Gingrich is correct.... Especially on the facts. What I find surprising is the resistance so-called Conservatives have to Newt and his ideas. They spout baloney of 20 year old events. The bottom line imbeciles: if you want to fundamentally steer the nation back to a constitutional federal republic, changes like Newt proposes are necessary. You don't fix it with a band-aide, and you go to the root of the disease. Discount this man because of your prejudices and stupidity and you have sealed our fate... Morons.
Perhaps we don't "need the battle right now," but we must still reform the courts in the ways McCarthy suggests. Perhaps that step could best be taken after we have attained a 6-3 or 7-2 constitutionalist majority, as you suggest. But if we don't strip the courts of their unconstitutional powers, the improvements we will gain with a conservative court will be lost again and again.
"The next president could make this a 6-3 or 7-2 Supreme Court."
And if we by chance get a president who does not lean in the direction of a constitutional republic then that majority would work against us. Then what.
The system is broken and needs to be fixed. Simply changing the balance does not resolve the fundamental problems.

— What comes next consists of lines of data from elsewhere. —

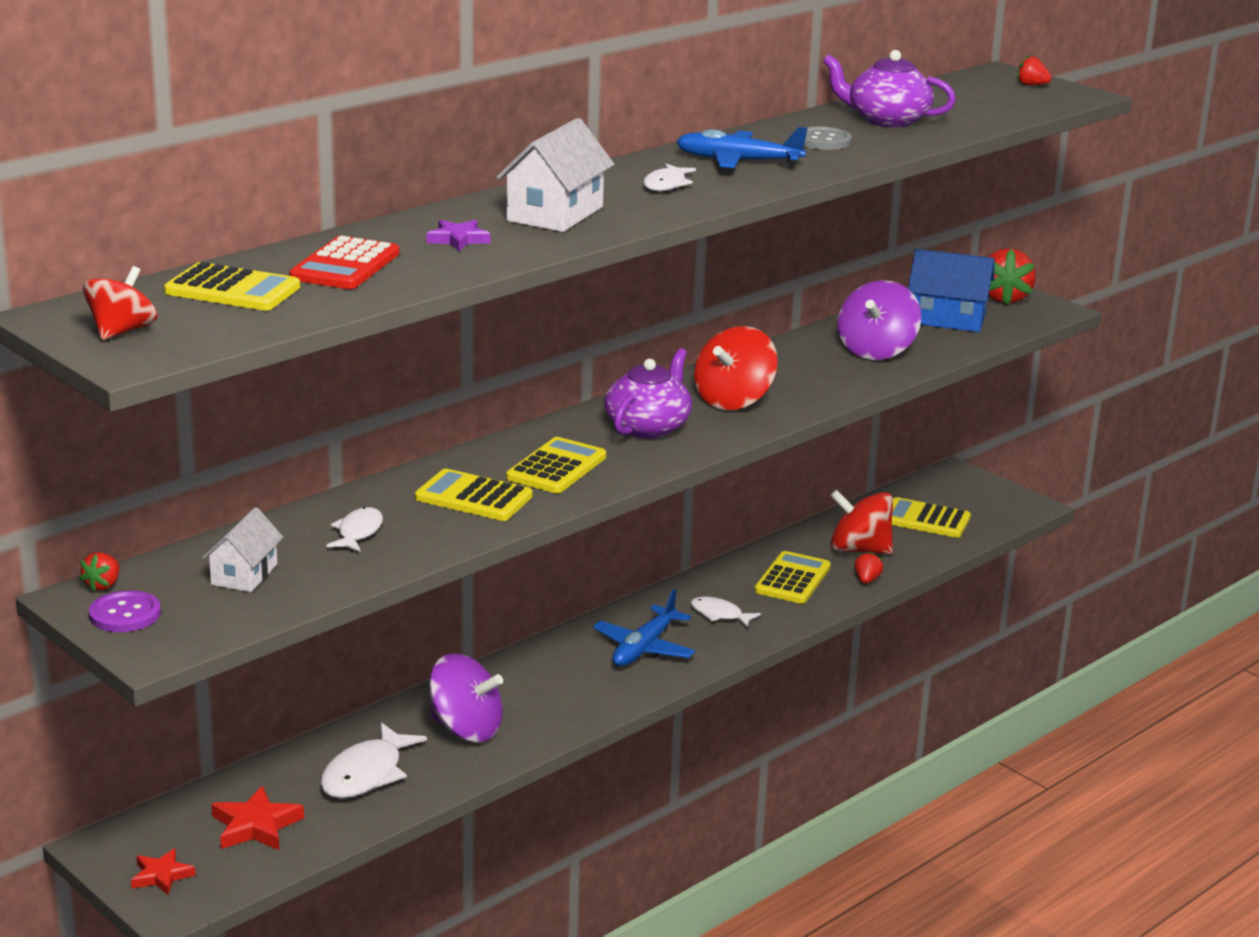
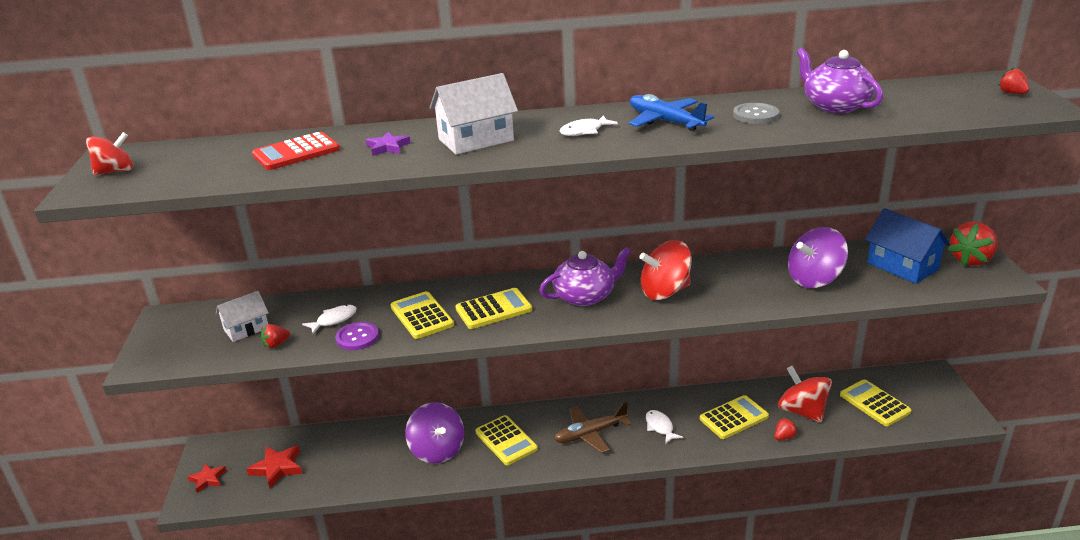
camera: 40 degrees right, 5 degrees up
(103, 585) = (183, 312): red strawberry -> red strawberry (276, 344)
(125, 614) = (165, 334): purple button -> purple button (357, 337)
(232, 290) = (214, 156): yellow calculator -> yellow calculator (506, 441)
(366, 774) = (360, 458): white fish -> none
(644, 648) = (590, 434): blue plane -> brown plane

"As Gingrich points out, however, for the last half-century, the Court has regarded itself as a permanent constitutional convention. This is the absurdity: The Constitution says it cannot be amended absent an elaborate process involving supermajorities of Congress and the states — but the courts have somehow convinced us that a 5–4 shakeout from nine unelected lawyers can do the trick.

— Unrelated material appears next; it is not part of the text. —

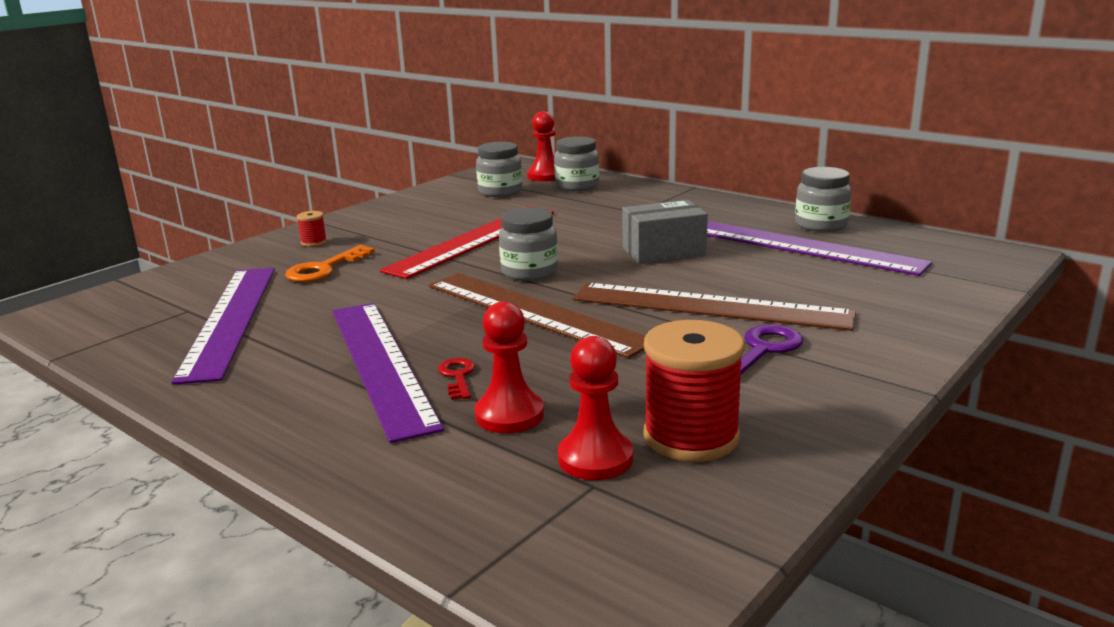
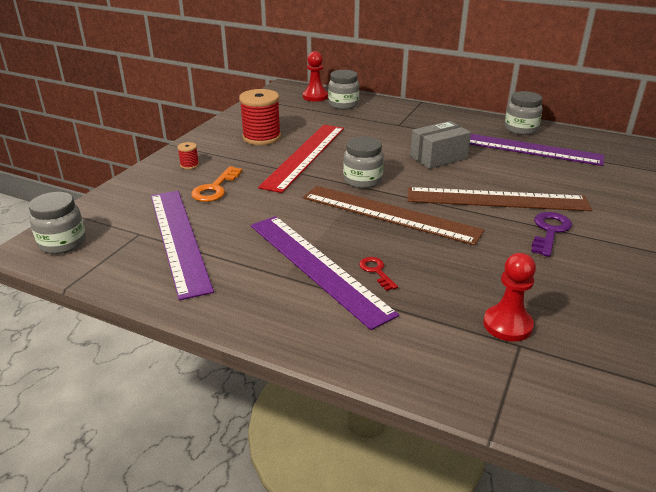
camera: 15 degrees left, 10 degrees up
(500, 192) = (293, 112): grey jar -> grey jar (63, 243)
(509, 415) = (431, 298): red pawn -> none
(691, 437) = (552, 301): red spool -> red spool (261, 137)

The people elected the people who nominated and approved the judges. Representative democracy by extension. The 9th Circuit didn't just "install themselves".
And don't believe for a second that if the courts ruled the way the Right wanted, that on purely ideologically ground, they'd love them.
Would it be a "legal outrage" to Mr McCarthy, if some court said states could go back to banning contraception or that a detention camp for American Muslims (a la Japanese-Americans in WW-2) was Constitutional? I doubt it.
Thank you for your calm, measured explanation of this issue. And, thanks to Gingrich for bringing it up. Let's hope Americans wise up and begin to fight for their freedom. Alas, I fear too many are apathetic.
"They deny the sovereign power of the American people to enforce their natural right of self-defense — all for the benefit of foreign jihadists who target civilians for mass murder."
... and to stoke the egos of "progressive" judges.
While I don't usually share your views Mr. McCarthy, I have to agree entirely with your position here. I was shocked at the threatened (but not implemented) federal court release of captured Chinese militants known as Uyghurs on the streets of DC -- there was a silver lining though, Justice Kennedy might re-evaluate his position on judicial review if the bus dropped Uyghurs off in his subdivision.
The damage wrought by the federal courts since FDR is huge. Andy points out very succinctly, the entire case.
This is the kind of thing that Newt is good at. Whether he can actually do anything about it, given a craven, lazy, irresponsible congress remains to be seen. I'm still waiting for the end of the puiblicly funded Democratic propaganda machine known as PBS and worse, NPR. That was supposed to happen in 1994!
One can have all the great ideas in the world. If one fails to implement them, they are just hot air.